##### SOURCE PASSAGE #####

9.3.2 Uncertain Primary System

In this section, the tuning of the LTVA for the case of an uncertain primary system is addressed. The problem is formulated as follows

$$\displaystyle{ [\rho _{opt},\lambda _{opt}] =\mathrm{ arg}\left [\min _{\rho,\lambda }\left (\max _{\delta \in I_{\delta }}\vert H\vert _{\infty }(\rho,\lambda,\delta,\epsilon,\xi _{1})\right )\right ] }$$

(9.4)

By solving numerically problem (9.4), we observed that the solution is such that

$$\displaystyle{ \vert H\vert _{\infty }(\rho _{opt},\lambda _{opt},\delta _{min}) = \vert H\vert _{\infty }(\rho _{opt},\lambda _{opt},\delta _{max}) }$$

(9.5)

Therefore, in the uncertain case, the optimal tuning of the absorber is obtained when the FRF of the system at the uncertainty bounds has equal peaks. Based on this observation, we express an analytic tuning rule for the LTVA in the uncertain case. Neglecting the damping of the primary system to simplify the calculation (i.e. \(\xi _{1} = 0\)), the normalized steady state amplitude of the primary mass is given by

$$\displaystyle{ H^{2} = \left \vert \frac{X1} {G} \right \vert ^{2} = \frac{\Omega ^{2}\lambda ^{2} + \left (\Omega ^{2} -\rho ^{2}\right )^{2}} {\Omega ^{2}\lambda ^{2}\left (\Omega ^{2}\left (1+\epsilon \right ) -\delta -1\right )^{2} + \left (\Omega ^{4} - \Omega ^{2}\left (\rho ^{2}\left (1+\epsilon \right ) +\delta +1\right ) +\rho ^{2}\left (\delta +1\right )\right )^{2}} }$$

(9.6)

##### EXTRACTED ENTRIES #####

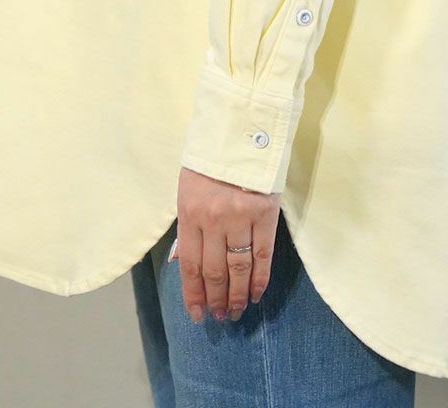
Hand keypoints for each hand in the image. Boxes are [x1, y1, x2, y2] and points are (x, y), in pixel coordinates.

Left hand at [171, 166, 279, 322]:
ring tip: (237, 312)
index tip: (197, 315)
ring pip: (238, 268)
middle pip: (214, 271)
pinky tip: (257, 294)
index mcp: (189, 213)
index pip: (190, 264)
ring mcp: (240, 218)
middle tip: (220, 318)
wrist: (241, 130)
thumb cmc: (210, 162)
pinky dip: (260, 278)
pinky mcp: (265, 214)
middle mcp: (213, 219)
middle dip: (216, 299)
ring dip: (237, 295)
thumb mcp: (187, 190)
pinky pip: (263, 255)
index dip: (193, 294)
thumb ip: (187, 228)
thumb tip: (183, 264)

#####

### WHAT TO WORK ON
Carry on the passage on tuning the LTVA for an uncertain primary system from the point after equation (9.6). The records have no connection to the passage on absorber tuning.

### ANSWER SECTION
Using the optimal values for the tuning of the LTVA in the nominal case given in Eq. (9.3), Fig. 9.2 shows the FRF of the primary system for different values of \(\lambda\). Black and gray lines correspond to δ = ∓0. 15, respectively. Solid lines correspond to \(\lambda =\lambda _{opt}\) from Eq. (9.3) and dash-dotted and dashed lines correspond to \(\lambda =\lambda _{opt} \pm 50\% \). P _j , Q _j (j = 1, 2) indicates the invariant fixed points. Using the classical equal-peaks methodology, the FRF of the primary system (9.6) is rewritten as follows

Fig. 9.2

FRF of the primary system coupled to the LTVA for different value of \(\lambda\)

$$\displaystyle{ H^{2} = \frac{A\lambda ^{2} + B} {C\lambda ^{2} + D} }$$

(9.7)

where A, B, C, D are simply identified from Eq. (9.6). The above expression is independent of damping if \(A/C = B/D\). Substituting the expressions of A, B, C, D into this relation and solving for \(\Omega \) gives

$$\displaystyle{ \Omega _{Pj,Qj} = \sqrt{\frac{\rho ^{2 } \left (1+\epsilon \right ) +\delta _{j } + 1 \mp \sqrt{\rho ^{4 } \left (1+\epsilon \right ) ^{2 } - 2\rho ^{2 } \left (1 +\delta _{j } \right ) + \left (1 +\delta _{j } \right ) ^{2 }} } {\epsilon +2}},\quad j = 1,2 }$$

(9.8)

where the subscript j = 1, 2 refer to the lower and upper bound of δ, respectively. Equation (9.8) defines the abscissa of the invariant fixed points.

The ordinates of points P _j and Q _j can be found by letting \(\lambda \rightarrow \infty \) in Eq. (9.7)

$$\displaystyle{ H(\Omega _{Pj,Qj}) = \frac{1} {\Omega _{Pj,Qj}^{2}\left (1+\epsilon \right ) - 1 -\delta _{j}} }$$

(9.9)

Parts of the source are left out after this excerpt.